About 12 vulnerabilities have been fixed by Adobe, which were found in Creative Cloud, Media Encoder, Genuine Service, ColdFusion and Download Manager products.
As the company stated in announcement released on vulnerabilities, its version Download Manager addressed to Windows, contained a critical issue command injection, which could lead to arbitrary execution code. Adobe has fixed it.
In addition, two equally critical vulnerabilities out-of-bounds write in his publications Media Encoder for Windows and MacOS, which can lead to arbitrary code execution and one error seriousness that may lead to information disclosure, repaired by the company.

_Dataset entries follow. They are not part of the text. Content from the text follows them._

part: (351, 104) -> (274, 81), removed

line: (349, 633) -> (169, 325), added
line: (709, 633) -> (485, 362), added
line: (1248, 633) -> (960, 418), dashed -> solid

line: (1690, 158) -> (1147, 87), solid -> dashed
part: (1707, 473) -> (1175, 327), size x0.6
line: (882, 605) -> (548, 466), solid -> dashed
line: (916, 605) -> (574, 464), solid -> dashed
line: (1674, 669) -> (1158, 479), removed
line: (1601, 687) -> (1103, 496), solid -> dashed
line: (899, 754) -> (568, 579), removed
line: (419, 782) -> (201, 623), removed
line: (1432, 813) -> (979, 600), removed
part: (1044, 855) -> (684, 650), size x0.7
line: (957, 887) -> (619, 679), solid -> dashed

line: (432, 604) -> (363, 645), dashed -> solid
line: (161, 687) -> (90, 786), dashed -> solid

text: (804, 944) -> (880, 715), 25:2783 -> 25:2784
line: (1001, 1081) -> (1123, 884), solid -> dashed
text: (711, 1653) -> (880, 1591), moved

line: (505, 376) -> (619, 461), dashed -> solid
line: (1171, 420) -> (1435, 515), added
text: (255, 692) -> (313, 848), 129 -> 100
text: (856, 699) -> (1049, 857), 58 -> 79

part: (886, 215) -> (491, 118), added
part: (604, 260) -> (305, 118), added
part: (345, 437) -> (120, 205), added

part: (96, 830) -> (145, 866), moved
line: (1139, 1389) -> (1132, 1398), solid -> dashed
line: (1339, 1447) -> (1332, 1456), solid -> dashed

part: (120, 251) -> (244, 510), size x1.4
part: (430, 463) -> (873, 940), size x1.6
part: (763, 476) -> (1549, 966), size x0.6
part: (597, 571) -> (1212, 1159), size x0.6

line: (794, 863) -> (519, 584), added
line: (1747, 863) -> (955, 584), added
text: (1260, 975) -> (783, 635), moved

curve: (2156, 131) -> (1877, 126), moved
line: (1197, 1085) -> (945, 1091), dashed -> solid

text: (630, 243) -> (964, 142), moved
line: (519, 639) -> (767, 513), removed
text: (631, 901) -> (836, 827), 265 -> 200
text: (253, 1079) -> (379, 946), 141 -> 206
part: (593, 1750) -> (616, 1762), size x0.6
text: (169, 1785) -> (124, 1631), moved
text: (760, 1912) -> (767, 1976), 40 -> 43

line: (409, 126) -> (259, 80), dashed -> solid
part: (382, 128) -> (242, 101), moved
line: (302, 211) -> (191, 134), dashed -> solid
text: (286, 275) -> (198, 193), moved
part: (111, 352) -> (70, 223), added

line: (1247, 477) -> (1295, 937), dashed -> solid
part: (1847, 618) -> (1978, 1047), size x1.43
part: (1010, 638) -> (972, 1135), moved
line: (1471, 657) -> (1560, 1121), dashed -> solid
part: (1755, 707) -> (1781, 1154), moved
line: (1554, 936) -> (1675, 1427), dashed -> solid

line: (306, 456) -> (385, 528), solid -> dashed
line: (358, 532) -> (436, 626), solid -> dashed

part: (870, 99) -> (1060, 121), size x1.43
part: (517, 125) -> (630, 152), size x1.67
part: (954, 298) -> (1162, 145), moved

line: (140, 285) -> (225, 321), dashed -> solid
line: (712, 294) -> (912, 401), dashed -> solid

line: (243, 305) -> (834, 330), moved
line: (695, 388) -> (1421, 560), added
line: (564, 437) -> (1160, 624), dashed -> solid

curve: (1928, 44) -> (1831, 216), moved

Adobe also fixed a critical vulnerability in the application Creative Cloud desktop. The security vulnerability described as vulnerability symlink, can allow one intruder to write arbitrary files to the target system. Three other vulnerabilities identified in the application, which were identified as critical, may allow privilege escalation by a malicious agent in the system.
Some privilege escalation defects that have also been identified as critical have been corrected in the service Adobe Genuine Service for Windows and macOS. These vulnerabilities are caused by "unsafe library loading" and "mismanagement of symbolic links".
In ColdFusion In 2016 and 2018, Adobe has also fixed two major DLL breach vulnerabilities that could lead to escalation of privileges. The company stated that it did not identify any exploitation of the above vulnerabilities by malicious agents, while based on their ranking in terms of priority, it does not consider it very likely that they will be targeted by an attacker.